Hey everyone, happy belated new year!
First congratulations to @ejplugge for beating me to release with their Flaming Durtles app. I think the positive feedback they received shows the number of passionate users, language enthusiasts, and talented people right here in the forums. It’s a cool place to be. I also like the idea that somewhere in Europe I have a doppelganger with the exact same routine, hobbies, and projects. Haha.
I’ve decided to make this an open source project with a copyleft license and to narrow the scope of a v1.0 release which is available today in an open public beta:
I took a look at implementing a bottom nav, learned items, lessons, and had a data flow working; which you saw in the first post. While the path to full-feature port of the website to an app was within sight, it is outside of the scope of a v1 release and probably outside the scope of an unfunded community-only project in general.
Tofugu-WaniKani Community Open Source Partnership Proposal
The best case scenario for this project is that it is forked by Tofugu to become the official WaniKani Android app and is co-developed by a Tofugu-WaniKani Community partnership. It could be overseen by a full-time engineer at WK with financial reinvestment into the community through something like GitHub Sponsors.
This has potential to be a win-win model in that the app is distributed and maintained by Tofugu, but kept open source so that we all have a stake in it and can contribute to its success. Specifically, individual developers here could pool our efforts with WaniKani to create the “real” app - instead of one offs that always die - while also getting paid for our efforts on a feature-by-feature or maintainer basis. The heavy features and business-tech costs associated with an independent project would be housed under Tofugu who already have a solution. Tofugu could also quickly move ahead with their own team and contractors if they decided to do so. Users would benefit by being able to see exactly how their data is used with a direct link to the bug, feature, and testing process if they’re feeling tech savvy. Tofugu would benefit by getting apps into the store, being an official maintainer, and being able to tap into a handful of mobile specialists in the community as needed.
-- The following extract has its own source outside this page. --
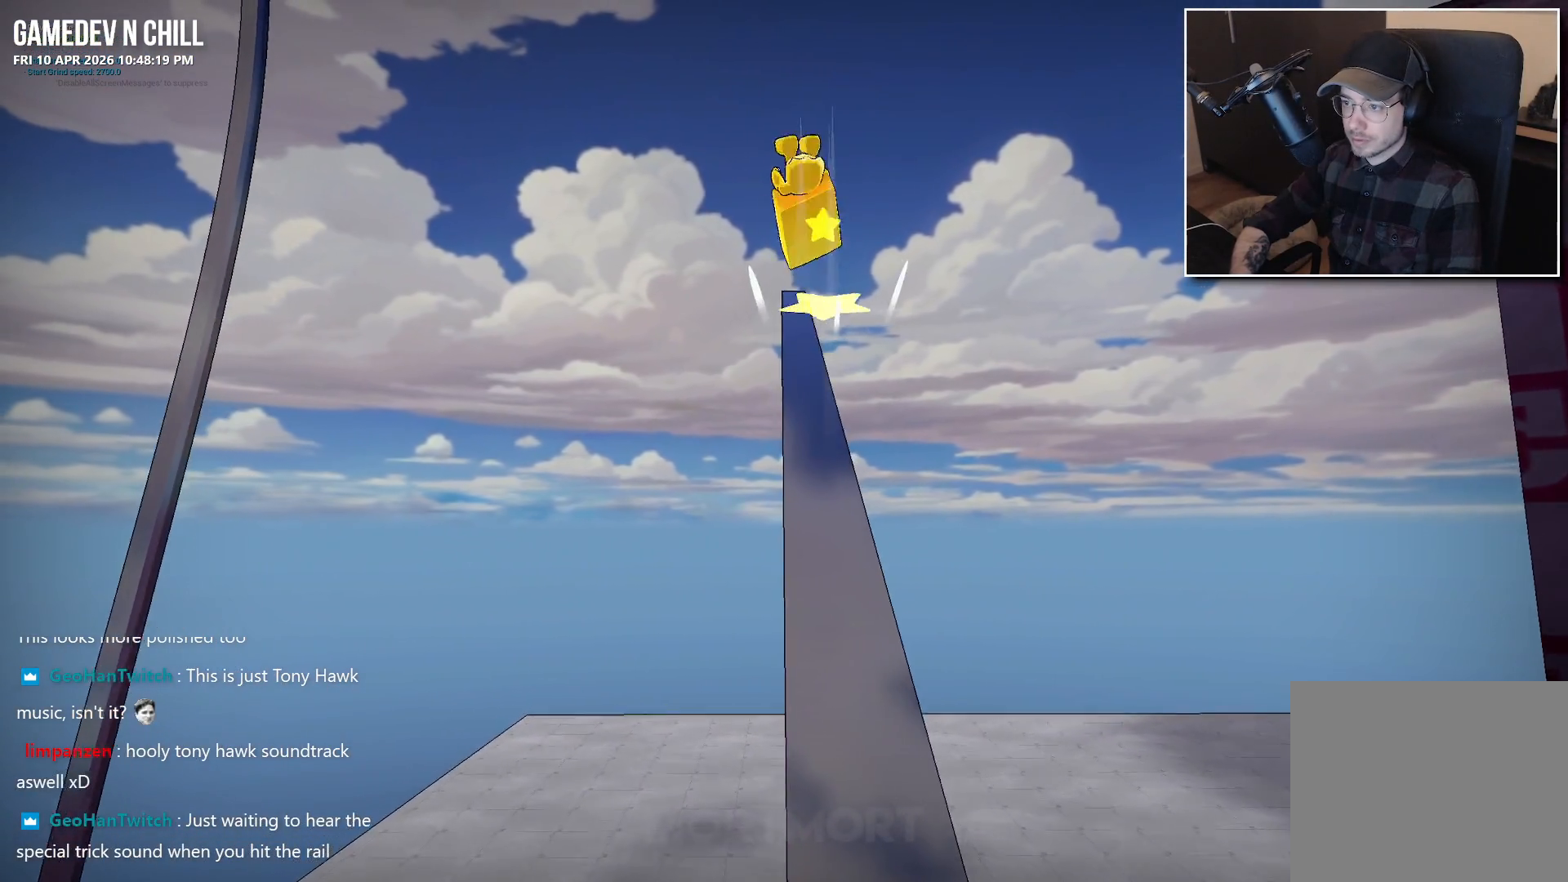
{"buttons": [], "left_stick": "center", "right_stick": "right", "events": [[200, "L2", "down"], [367, "L2", "up"], [467, "right_stick", "right"]]}
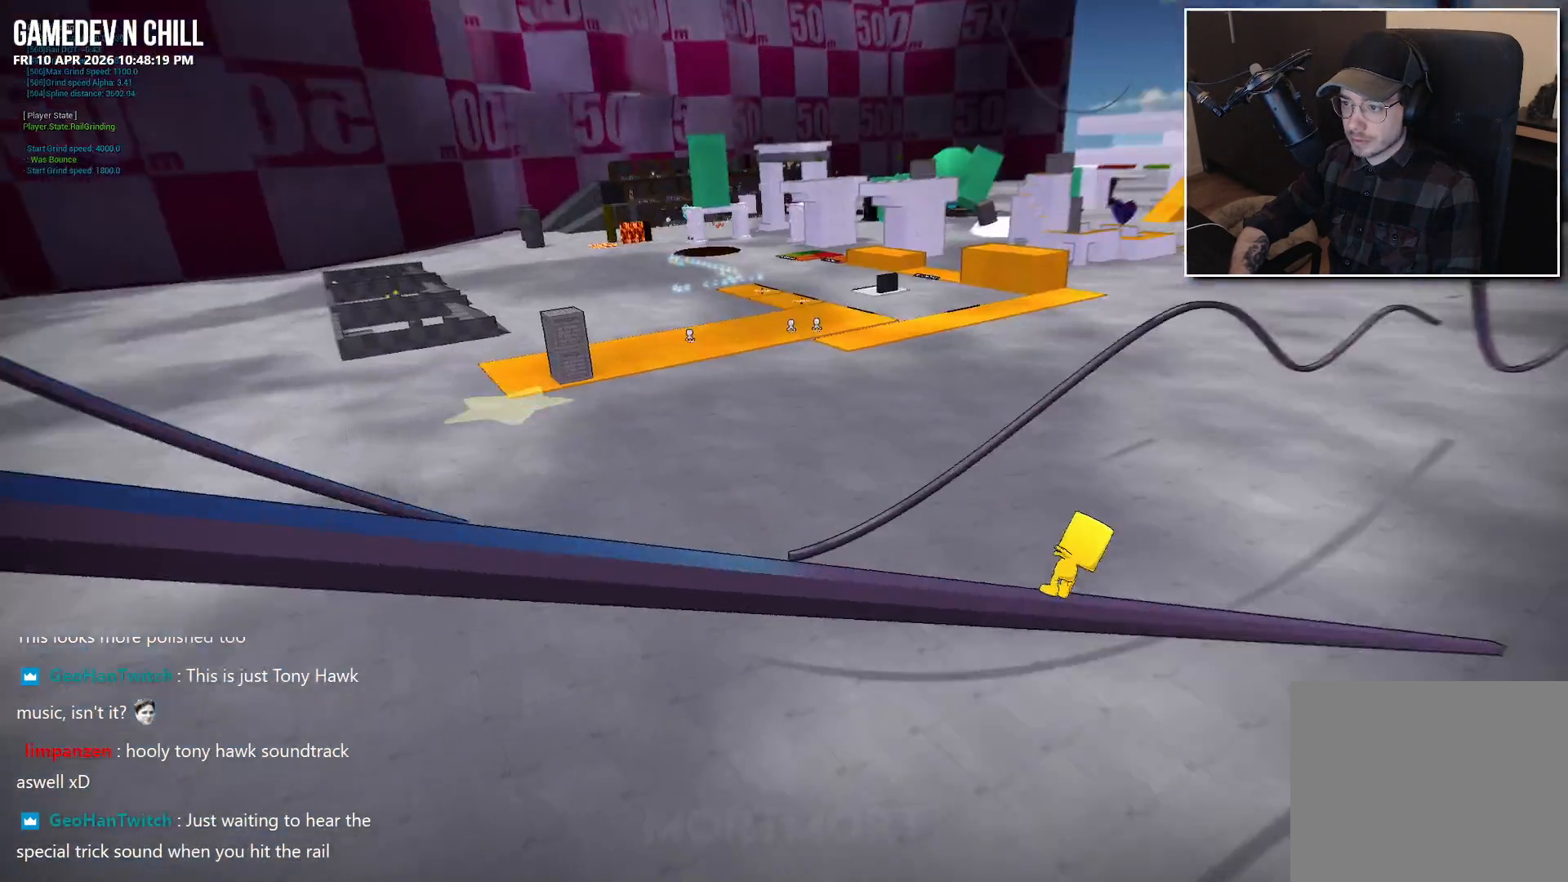
{"buttons": [], "left_stick": "up", "right_stick": "center", "events": [[117, "right_stick", "center"], [333, "right_stick", "up"], [367, "left_stick", "up"], [450, "right_stick", "center"]]}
There are some successful projects with small teams out there that follow a similar model to a varying degree and almost all big name apps out there use open source components developed like this. And in fact, there is already a subculture of community-driven web extensions in place that might guide us in the right direction. (Of course an official app would be excellent too, but alas it is 2020 and I paid for a lifetime subscription and it’s still not here.) The template is here if Tofugu wants to takeover. To be clear-- my goal is not for the community to pick up the task of making the mobile apps for free, but to explore a platform for partnership. While WaniKani is doing good for the language learning world with a great mission, they are still a private company and we should keep that in mind.
The WK team did a great job developing and documenting their API. It is one of the best I’ve used, and it’s clear a lot of thought and effort went into it. On this topic, great job team.
Leap For WaniKani Open Source and Copyleft License
My main focus was a scalable architecture with the latest Android tools that could be made into a full-feature app by a team. Before continuing, I’d be interested to hear from the WaniKani team on the official plans.
Other developers can fork the project as as long as they also release open source back into the commons under the same copyleft license. This guarantees the community always has a stake in whatever comes out of this project even if it just might be an experimental way for you (an individual developer) to learn the WaniKani API on Android or to develop a parallel architecture on iOS.
For technical questions and discussion, it would be great to keep it under the GitHub Issues so that this thread is friendlier for everyone from this point forward. The repository and a technical walkthrough can be found here: https://github.com/vrickey123/LeapForWaniKani
For now, we’ll be focusing on bug fixes until our future goals are clarified.
For v1.0 we have:
- A Dashboard that syncs your current WaniKani lessons and reviews status to your device
- Push notifications that alert you if you have pending lessons or reviews in your queue
- An in-app browser that takes you directly to your lessons or reviews then back to the app’s Dashboard
You might be saying, “isn’t this just a dashboard with push notifications that links you out to the website? Why don’t they get a real app developer!?” Well, yes it is and I’m also hoping for a full app as I described above. The hardest part of efficiently downloading, saving, and displaying WaniKani data is finished for the most part, which means we can now think about making different screens for the app.
Before I release a full rollout to the public, I’d be grateful for a high-level user (someone level 15+) just to test our initial download of a large number of assignment records. No data from the app is sent up to WaniKani, so it cannot corrupt your current state. The expected result is that your Android dashboard reflects your web dashboard.